Tes melek huruf tidak dinyatakan inkonstitusional di Selatan sampai 95 tahun setelah Amandemen ke-15 disahkan, melalui pengesahan Undang-Undang Hak Pilih tahun 1965. Lima tahun kemudian, pada tahun 1970, Kongres menghapuskan tes melek huruf dan praktik pemungutan suara yang diskriminatif di seluruh negeri, dan akibatnya, jumlah pemilih Afrika-Amerika yang terdaftar meningkat secara dramatis.

tes literasi yang sebenarnya

Pada tahun 2014, sekelompok mahasiswa Universitas Harvard diminta mengikuti Tes Literasi Louisiana 1964 untuk meningkatkan kesadaran tentang diskriminasi pemilih. . pendidikan gelar. Untuk memilih, seseorang harus melewati semua 30 pertanyaan dalam 10 menit.Semua siswa gagal dalam kondisi ini karena tes dirancang untuk gagal. Pertanyaannya tidak ada hubungannya dengan Konstitusi Amerika Serikat dan sama sekali tidak masuk akal.

Tes literasi dan imigrasi

Pada akhir abad ke-19, banyak orang ingin membatasi masuknya imigran ke AS karena meningkatnya masalah urbanisasi dan industrialisasi, seperti kepadatan penduduk, kurangnya perumahan dan pekerjaan, dan kemelaratan perkotaan. Pada masa inilah gagasan untuk menggunakan tes melek huruf untuk mengontrol jumlah imigran yang bisa masuk ke Amerika Serikat, terutama yang berasal dari Eropa selatan dan timur, terbentuk. Namun, dibutuhkan waktu bertahun-tahun bagi mereka yang menganjurkan pendekatan ini untuk mencoba meyakinkan legislator dan lainnya bahwa imigran adalah “penyebab” dari banyak penyakit sosial dan ekonomi Amerika.Akhirnya, pada tahun 1917, Kongres mengesahkan Undang-Undang Imigrasi, juga dikenal sebagai Undang-Undang Keaksaraan (dan Undang-Undang Area Larangan untuk Asia), yang mencakup tes melek huruf yang tetap menjadi persyaratan. untuk menjadi warga negara AS hari ini.

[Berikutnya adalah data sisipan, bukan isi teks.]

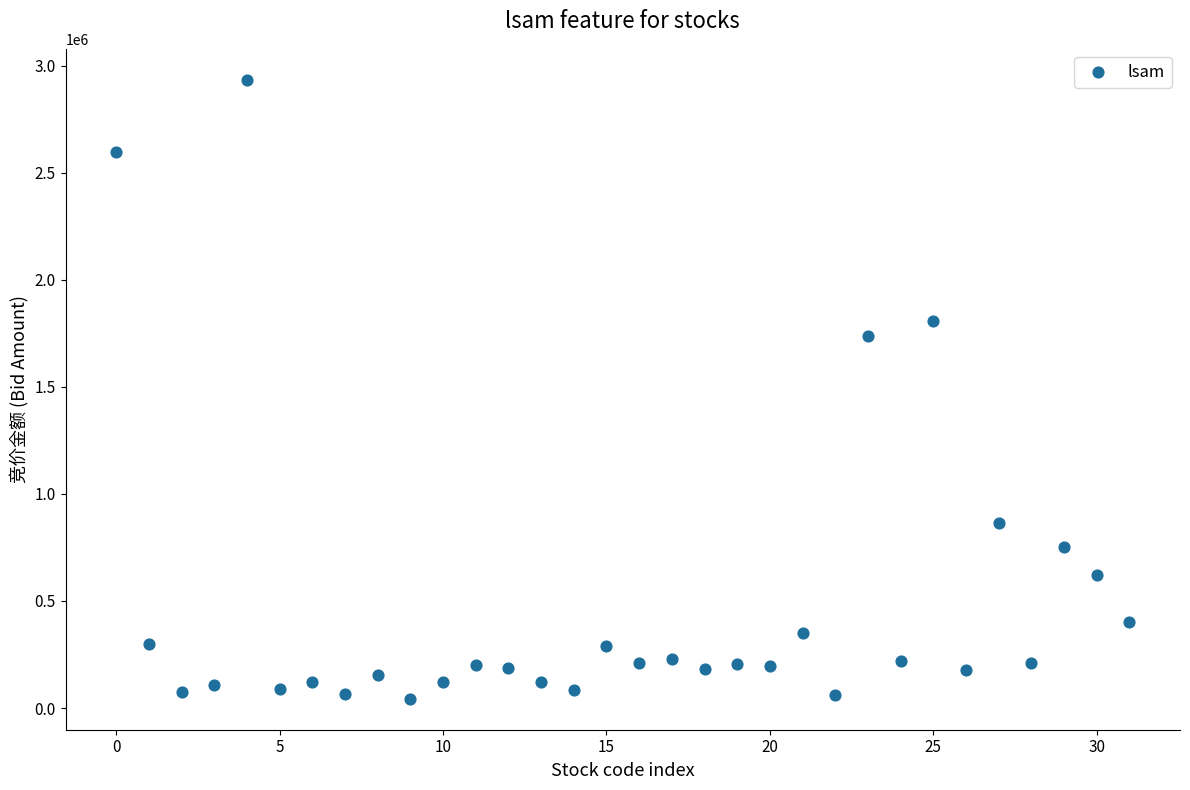

What Y value in the scatter plot is closest to 1488340?

1736832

Undang-undang Imigrasi mensyaratkan bahwa mereka yang berusia di atas 16 tahun yang dapat membaca bahasa apapun harus membaca antara 30 dan 40 kata untuk menunjukkan bahwa mereka dapat membaca.Mereka yang memasuki AS untuk menghindari penganiayaan agama di negara asalnya tidak melakukannya. harus lulus ujian ini. Tes melek huruf yang merupakan bagian dari Undang-Undang Imigrasi 1917 hanya mencakup beberapa bahasa yang tersedia untuk imigran. Ini berarti bahwa jika bahasa ibu mereka tidak disertakan, mereka tidak dapat membuktikan bahwa mereka melek huruf dan ditolak masuk.

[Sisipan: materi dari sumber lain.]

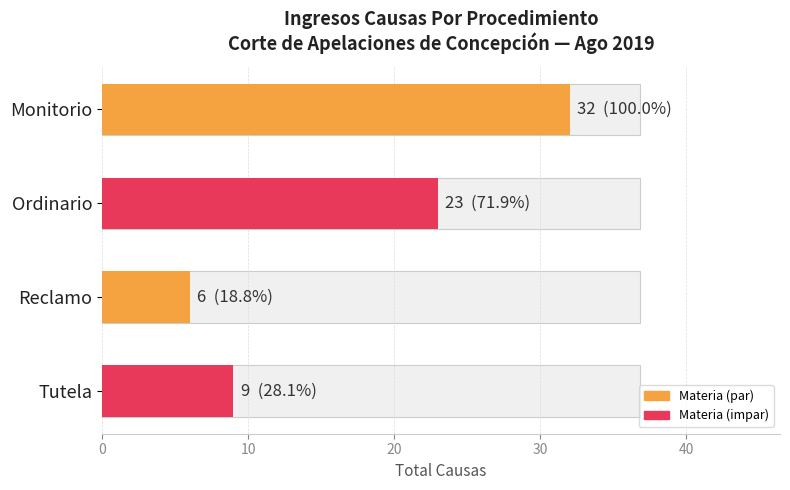

What is the difference between the maximum and second lowest values?

23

Mulai tahun 1950, imigran secara legal hanya dapat mengikuti tes literasi bahasa Inggris, yang semakin membatasi siapa yang dapat memasuki Amerika Serikat. Selain menunjukkan kemampuan membaca, menulis, dan berbicara bahasa Inggris, imigran juga harus menunjukkan pengetahuan tentang sejarah, pemerintahan, dan kewarganegaraan Amerika Serikat.